§ **TO DO**
Replace "reputable" with "trustworthy" in the text from the start of the records through the line containing "r duct cleaning can cost", inclusive, and give those lines back with nothing else changed. Leave the pictures out.
RECORD EXTRACTS START
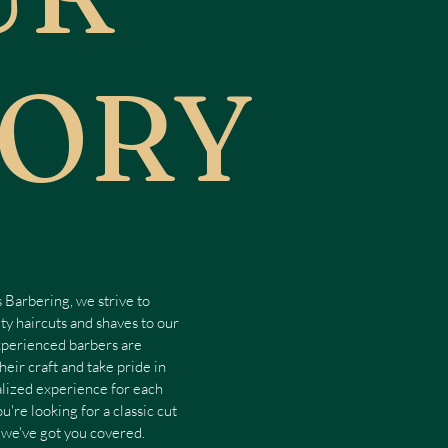
TORY
 Barbering, we strive to
ty haircuts and shaves to our
perienced barbers are
heir craft and take pride in
alized experience for each
u're looking for a classic cut
 we've got you covered.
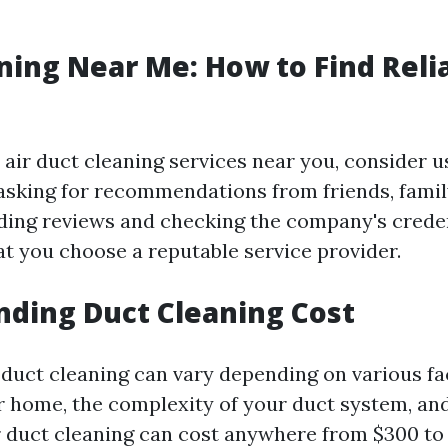
ning Near Me: How to Find Reli
e air duct cleaning services near you, consider u
 asking for recommendations from friends, famil
ding reviews and checking the company's creden
at you choose a reputable service provider.
ding Duct Cleaning Cost
r duct cleaning can vary depending on various fa
ur home, the complexity of your duct system, and
r duct cleaning can cost anywhere from $300 to $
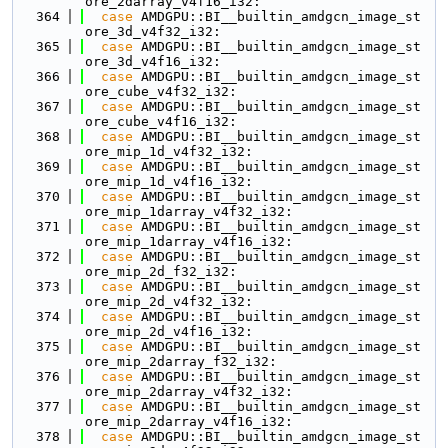
ore_2darray_v4f16_i32:
  364
case
 AMDGPU::BI__builtin_amdgcn_image_st
ore_3d_v4f32_i32:
  365
case
 AMDGPU::BI__builtin_amdgcn_image_st
ore_3d_v4f16_i32:
  366
case
 AMDGPU::BI__builtin_amdgcn_image_st
ore_cube_v4f32_i32:
  367
case
 AMDGPU::BI__builtin_amdgcn_image_st
ore_cube_v4f16_i32:
  368
case
 AMDGPU::BI__builtin_amdgcn_image_st
ore_mip_1d_v4f32_i32:
  369
case
 AMDGPU::BI__builtin_amdgcn_image_st
ore_mip_1d_v4f16_i32:
  370
case
 AMDGPU::BI__builtin_amdgcn_image_st
ore_mip_1darray_v4f32_i32:
  371
case
 AMDGPU::BI__builtin_amdgcn_image_st
ore_mip_1darray_v4f16_i32:
  372
case
 AMDGPU::BI__builtin_amdgcn_image_st
ore_mip_2d_f32_i32:
  373
case
 AMDGPU::BI__builtin_amdgcn_image_st
ore_mip_2d_v4f32_i32:
  374
case
 AMDGPU::BI__builtin_amdgcn_image_st
ore_mip_2d_v4f16_i32:
  375
case
 AMDGPU::BI__builtin_amdgcn_image_st
ore_mip_2darray_f32_i32:
  376
case
 AMDGPU::BI__builtin_amdgcn_image_st
ore_mip_2darray_v4f32_i32:
  377
case
 AMDGPU::BI__builtin_amdgcn_image_st
ore_mip_2darray_v4f16_i32:
  378
case
 AMDGPU::BI__builtin_amdgcn_image_st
RECORD EXTRACTS END
§ **SOLUTION TO THIS TASK**
TORY
 Barbering, we strive to
ty haircuts and shaves to our
perienced barbers are
heir craft and take pride in
alized experience for each
u're looking for a classic cut
 we've got you covered.
ning Near Me: How to Find Reli
e air duct cleaning services near you, consider u
 asking for recommendations from friends, famil
ding reviews and checking the company's creden
at you choose a trustworthy service provider.
ding Duct Cleaning Cost
r duct cleaning can vary depending on various fa
ur home, the complexity of your duct system, and
r duct cleaning can cost anywhere from $300 to $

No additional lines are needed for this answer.